Aon Benfield, the global reinsurance intermediary and capital advisor of Aon plc, launched the report on Monday. It analyzed the financial results of 31 major reinsurers in 2014, including 29 publicly listed holding companies in the ABA and two U.S. domiciled subsidiaries of Berkshire Hathaway, namely National Indemnity Company and General Reinsurance Corporation.
The study found that capital reported by the ABA companies rose by 2% to $US346 billion. Net income of $US38.5 billion was offset by dividends and share buybacks of $US22.3 billion.

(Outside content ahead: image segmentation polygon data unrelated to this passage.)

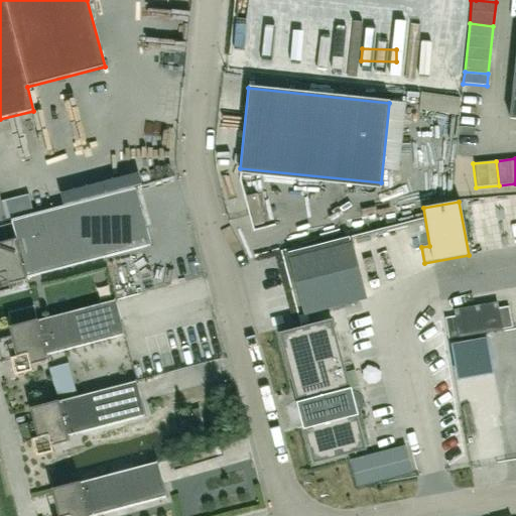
[(15,240),(0,243),(0,296),(10,294),(9,289),(27,284),(25,278),(150,245),(140,208),(15,240)]
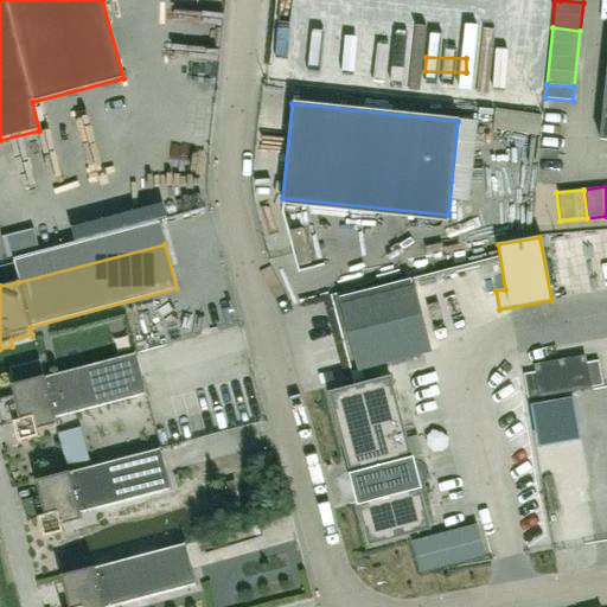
[(428,352),(410,280),(337,298),(355,371),(428,352)]
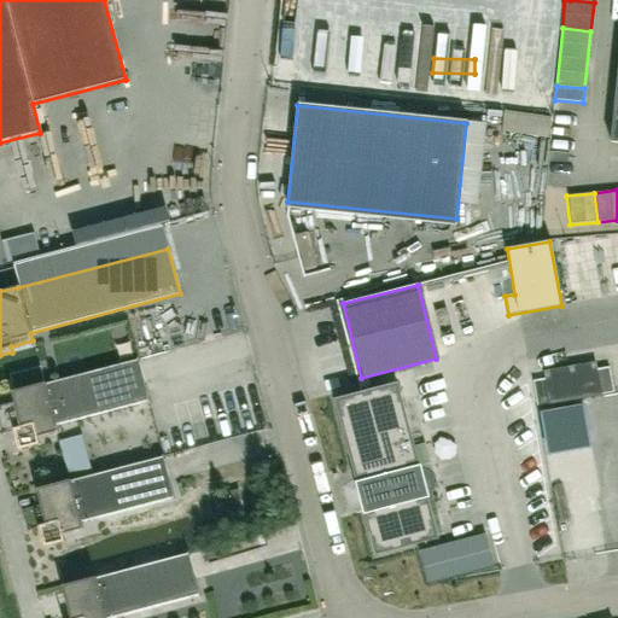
[(44,384),(12,392),(10,392),(19,430),(15,431),(19,449),(36,444),(35,438),(57,432),(54,425),(147,401),(138,360),(44,384)]
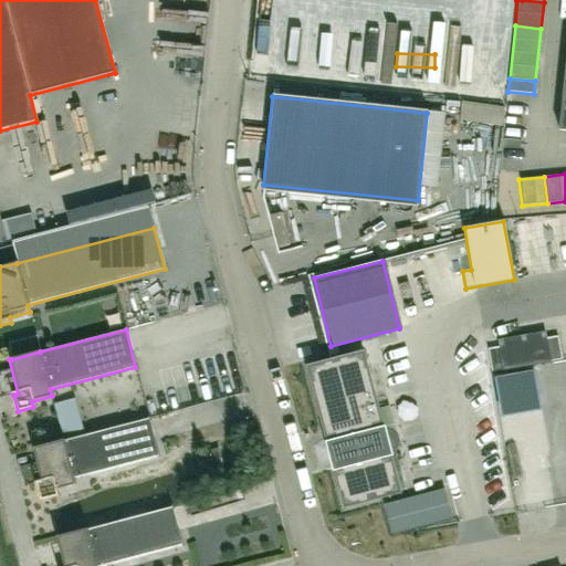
[(502,371),(551,363),(561,360),(556,338),(546,339),(545,332),(496,341),(498,347),(486,349),(491,374),(502,371)]
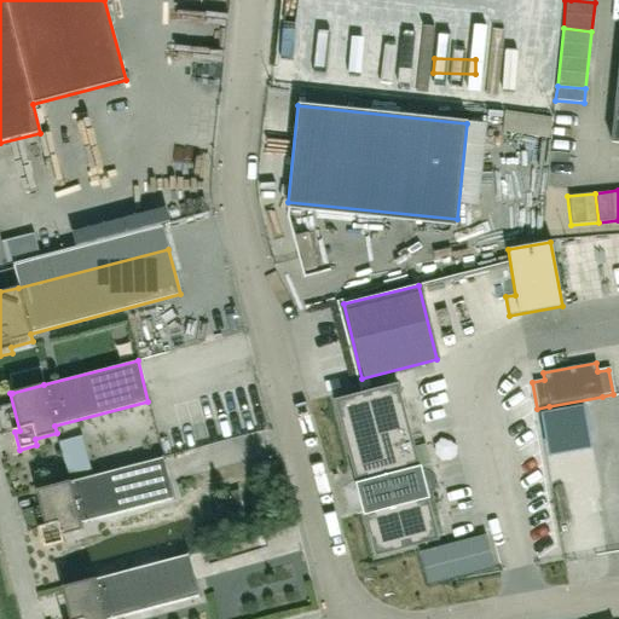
[(410,548),(437,541),(397,386),(335,403),(358,489),(360,487),(366,512),(363,513),(375,557),(403,550),(401,547),(410,544),(410,548)]
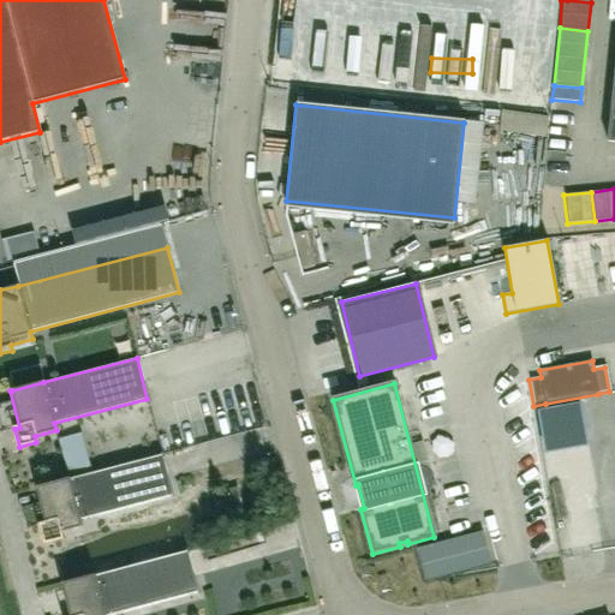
[(69,478),(37,487),(35,488),(45,524),(40,526),(43,543),(61,539),(60,533),(82,527),(79,520),(172,496),(161,455),(69,479),(69,478)]
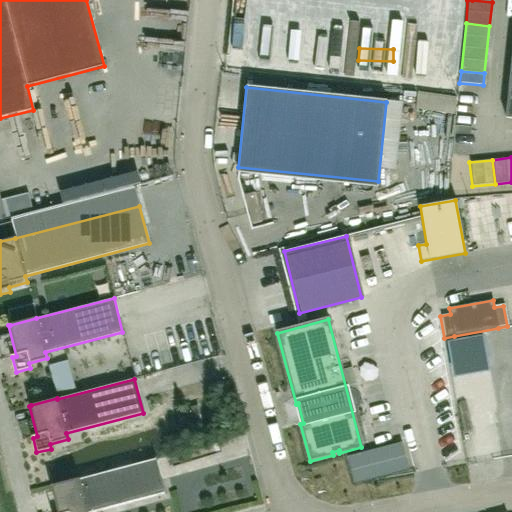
[(408,470),(401,442),(346,457),(354,485),(408,470)]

Further key findings relating to the 29 publicly-listed holding companies in the ABA include:
• Gross property and casualty premiums rose by 2% to $US198 billion, with reinsurance volume unchanged at $US89 billion, despite the industry’s pricing pressure;
• The combined ratio improved by 0.3 percentage points to 89.9% and p&c underwriting profit rose by 6% to $US16.8 billion;
• Net catastrophe losses declined from 5.6% to 3.8% of net premium earned and were well below the long-term average;
• Support from the favorable development of prior year reserves rose by 7% to $US8 billion, equivalent to 4.8% of net premium earned;
• Return on equity was unchanged at 11.1%, based on net income attributable to common shareholders; and
• Reinsurers are incorporating material alternative capital (through ILS, sidecars and asset management mandates) to lower their cost of underwriting capital. [click image below to enlarge]
“Sector consolidation is underway as companies look to achieve the advantages of scale and diversification, one of the drivers being enhanced access to alternative capital,” said Mike Van Slooten, head of Aon Benfield’s international market analysis team, in a statement.